[NOT FOR PUBLICATION]
UNITED STATES COURT OF APPEALS
FOR THE FIRST CIRCUIT
No. 95-1058
NABOR JESUS SANTA USUGA,
Petitioner,
v.
IMMIGRATION AND NATURALIZATION SERVICE,
Respondent.
ON PETITION FOR REVIEW OF AN ORDER
OF THE BOARD OF IMMIGRATION APPEALS
Before
Torruella, Chief Judge,
Selya and Stahl, Circuit Judges.
Frank M. Hunger, Assistant Attorney General, Alexander H. Shapiro
and Robert Kendall, Jr., Attorneys, Office of Immigration Litigation,
Department of Justice, Civil Division, on Respondent's Opposition to
Stay of Deportation.
April 13, 1995
Per Curiam. We vacate this court's January 17, 1995
stay of deportation and summarily deny the petition for
judicial review because petitioner is not entitled to any
relief in this court. Loc. R. 27.1.
The record before the Board fully supported the
deportation order and denial of relief from deportation.
While petitioner now claims that he was not warned of the
immigration consequences of admitting sufficient facts, and
he argues that those convictions are therefore invalid under
Mass. G. L. ch. 278, 29D, see Commonwealth v. Mahadeo, 397
Mass. 314 (1986), petitioner may not collaterally attack his
criminal convictions in the context of deportation
proceedings. Gouveia v. INS, 980 F.2d 814 (1st Cir. 1992).

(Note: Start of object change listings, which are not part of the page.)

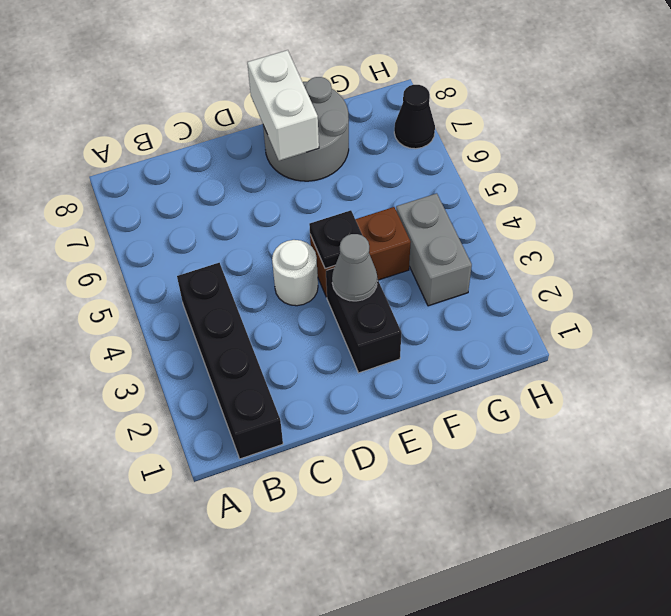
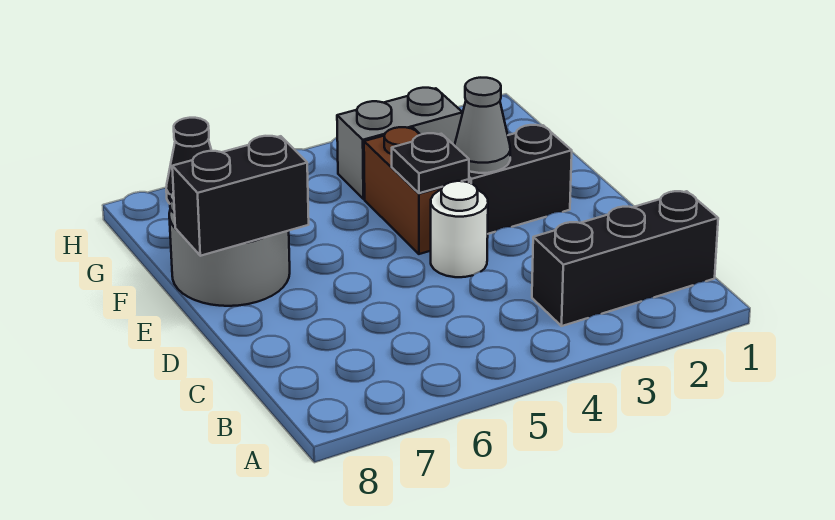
black brick B1:B4 level 1 -> black brick B1:B3 level 1
white brick E7:E8 level 2 -> black brick E7:E8 level 2

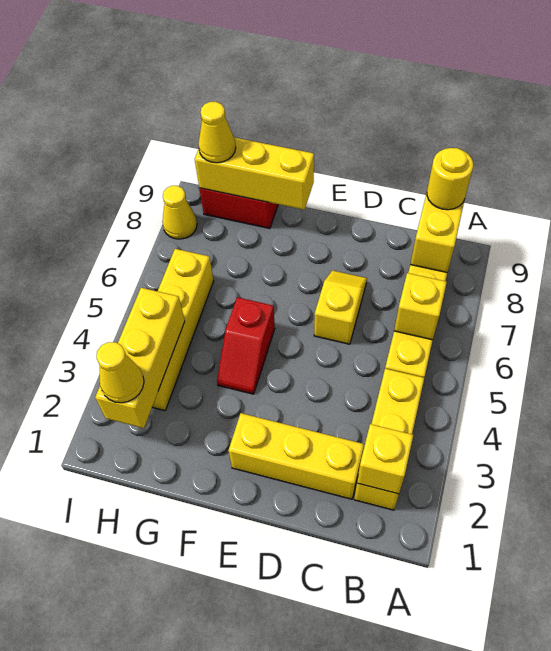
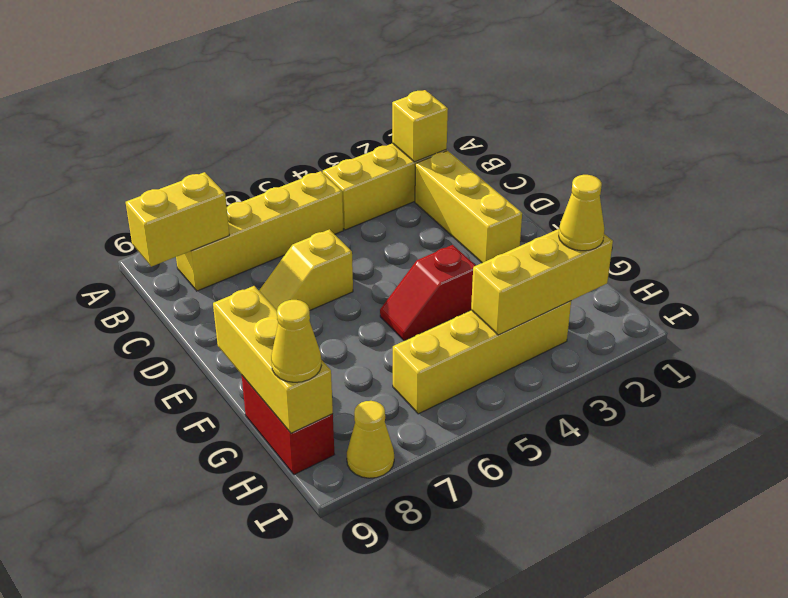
yellow brick B6 level 2 -> none
yellow round brick B9 level 3 -> none
red slope F4:F5 level 1 top 5 -> red slope F4:F5 level 1 top 4

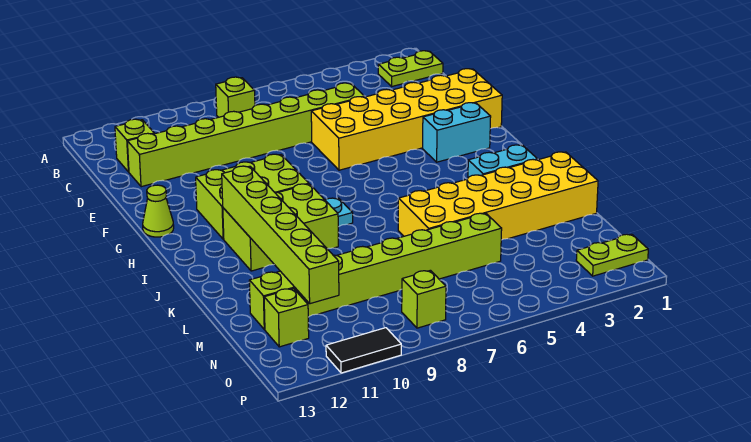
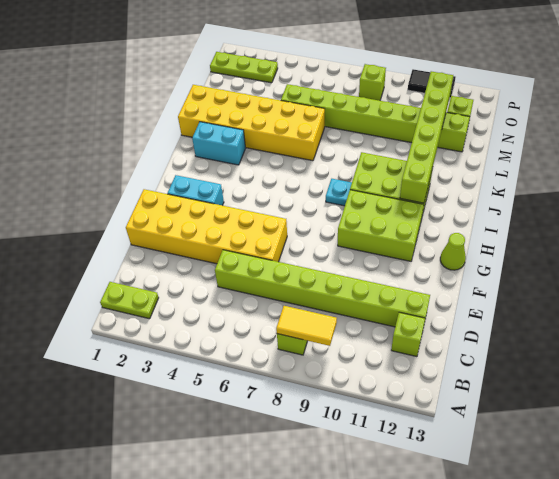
none -> yellow tile B8:B9 level 2
lime plate O1:O2 level 1 -> lime plate O1:O3 level 1

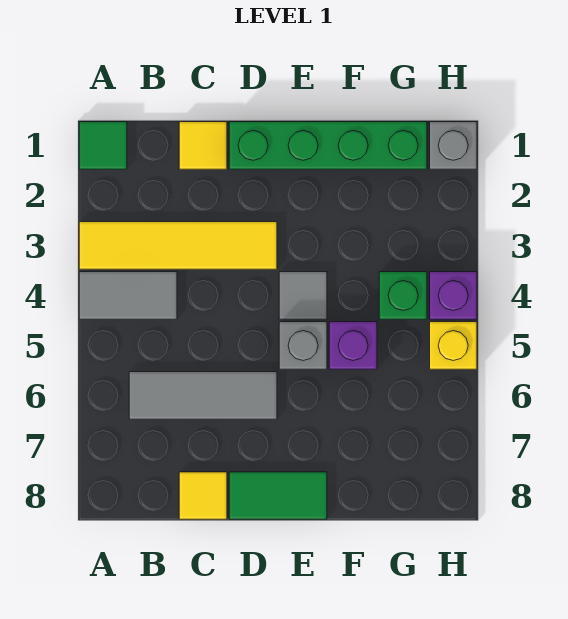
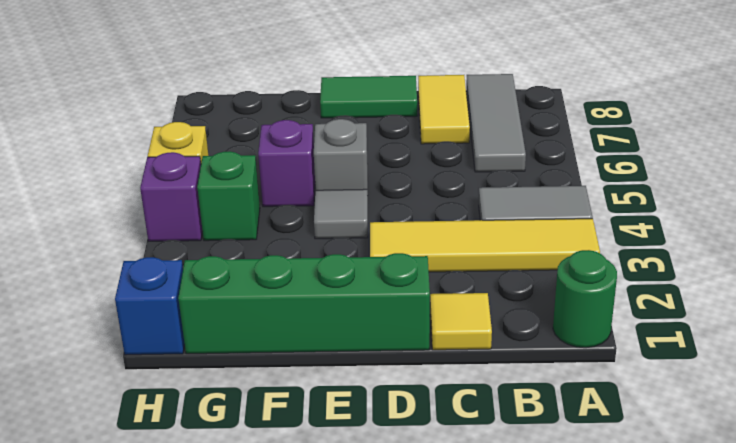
green tile A1 level 1 -> green round brick A1 level 1
grey tile B6:D6 level 1 -> grey tile B6:B8 level 1
yellow tile C8 level 1 -> yellow tile C7:C8 level 1
grey brick H1 level 1 -> blue brick H1 level 1

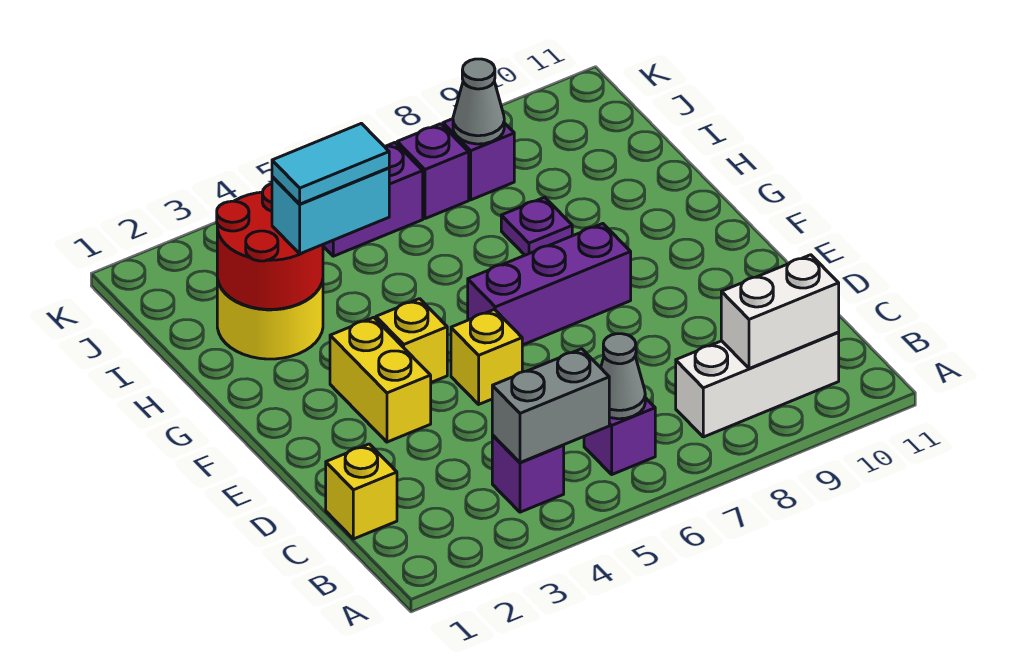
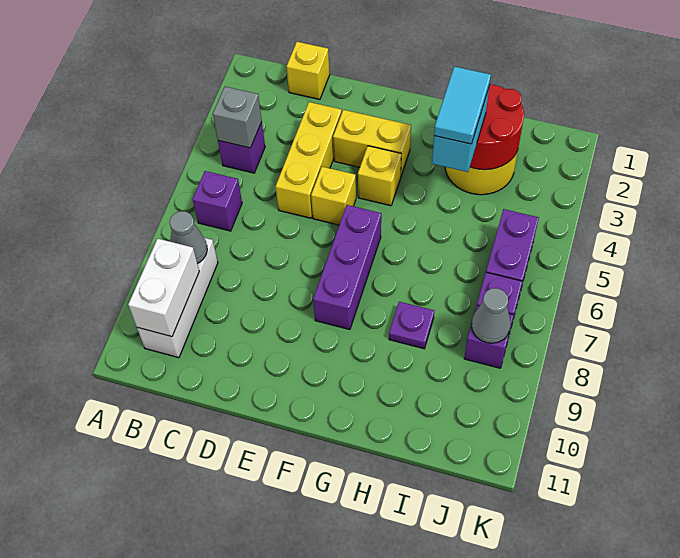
grey brick B4:B5 level 2 -> grey brick B4 level 2
grey cone B6 level 2 -> grey cone B8 level 2
none -> yellow brick D3:D5 level 1

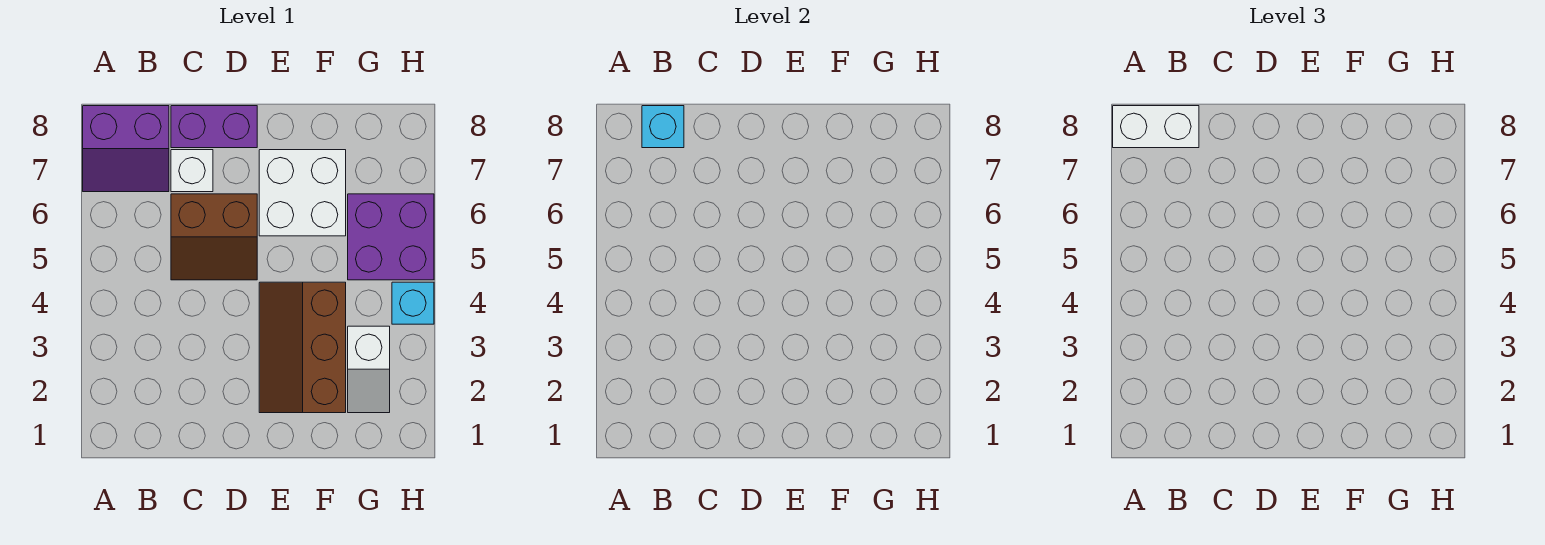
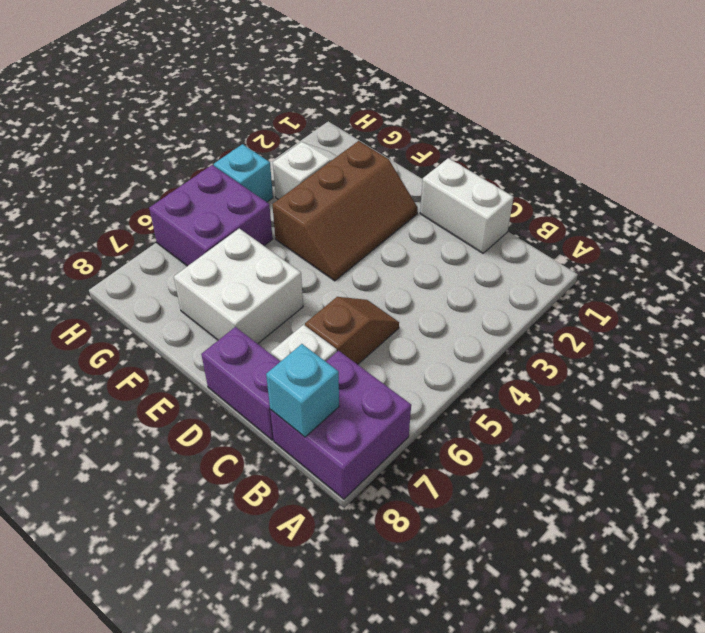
purple slope A7:B8 level 1 top 8 -> purple brick A7:B8 level 1
white brick A8:B8 level 3 -> white brick C1:D1 level 1
brown slope C5:D6 level 1 top 6 -> brown slope C5:C6 level 1 top 6

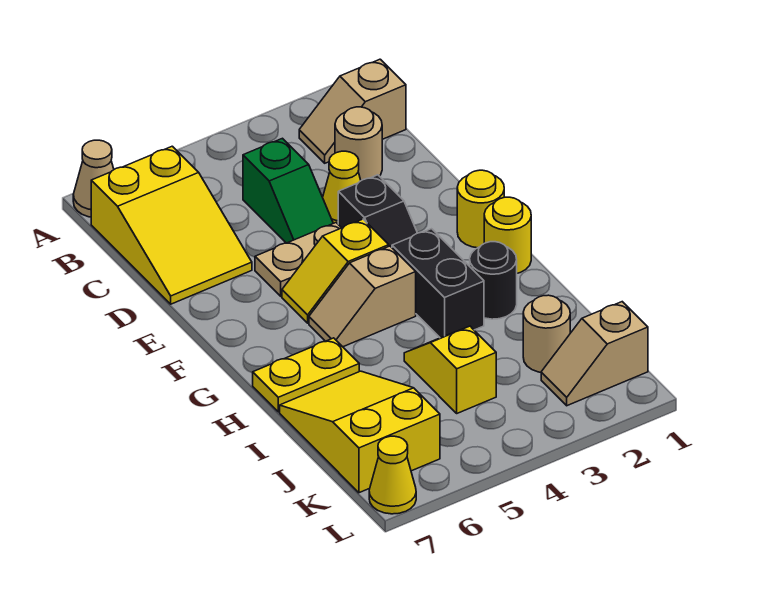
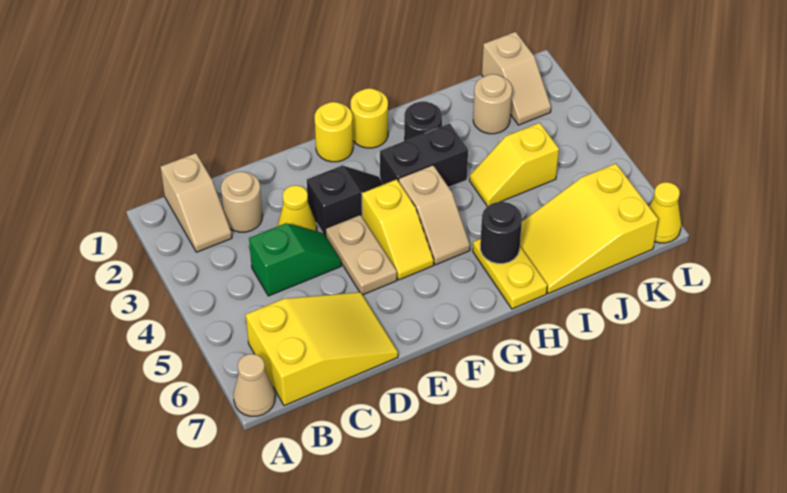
none -> black round brick H6 level 2

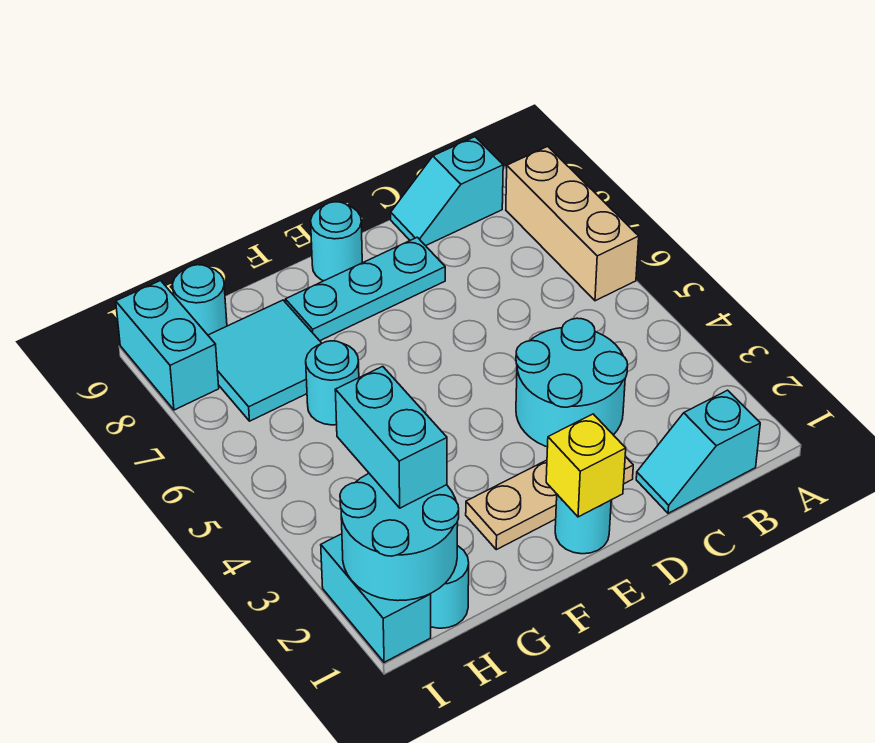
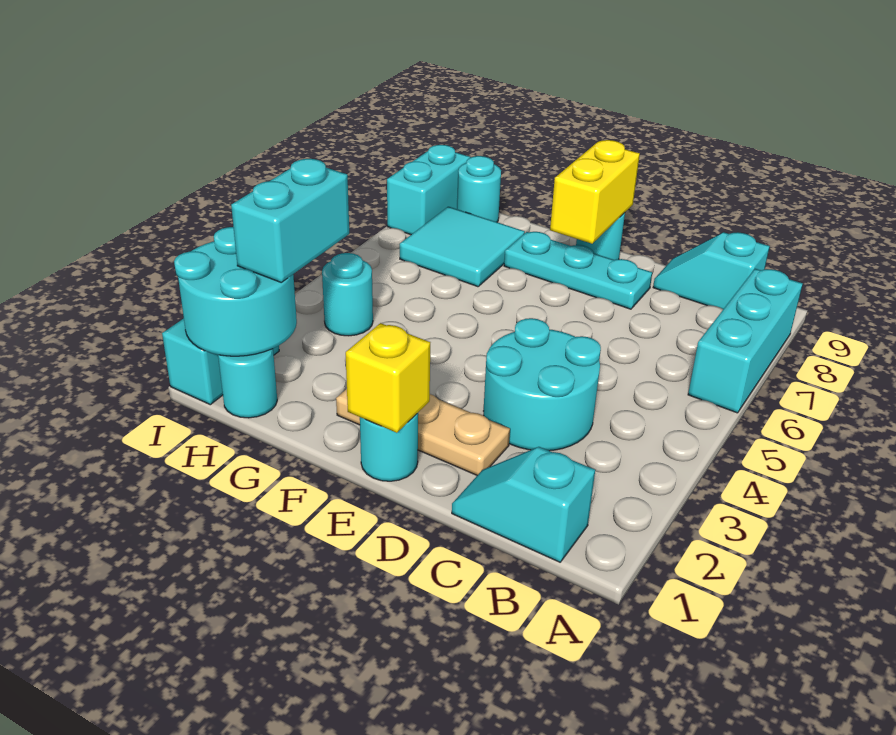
tan brick A6:A8 level 1 -> cyan brick A6:A8 level 1
none -> yellow brick E8:E9 level 2
cyan round brick G6 level 1 -> cyan round brick H4 level 1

Petitioner's contention that he has not been convicted
of a "trafficking" offense or an "aggravated felony" is
incorrect and ignores the definitions of those terms.
United States v. Rodriguez, 26 F.3d 4, 6 (1st Cir. 1994);
United States v. Forbes, 16 F.3d 1294, 1300-01 (1st Cir.
1994); Amaral v. INS, 977 F.2d 33, 35-36 (1st Cir. 1992).
Nor has petitioner shown eligibility for discretionary
relief. Michelson v. INS, 897 F.2d 465, 469 (10th Cir. 1990)
(alien, who entered as a visitor, but remained longer than
permitted, was not "lawfully admitted for permanent
residence" and therefore was not eligible for 212(c)
relief).
-2-
The petition for judicial review is summarily denied.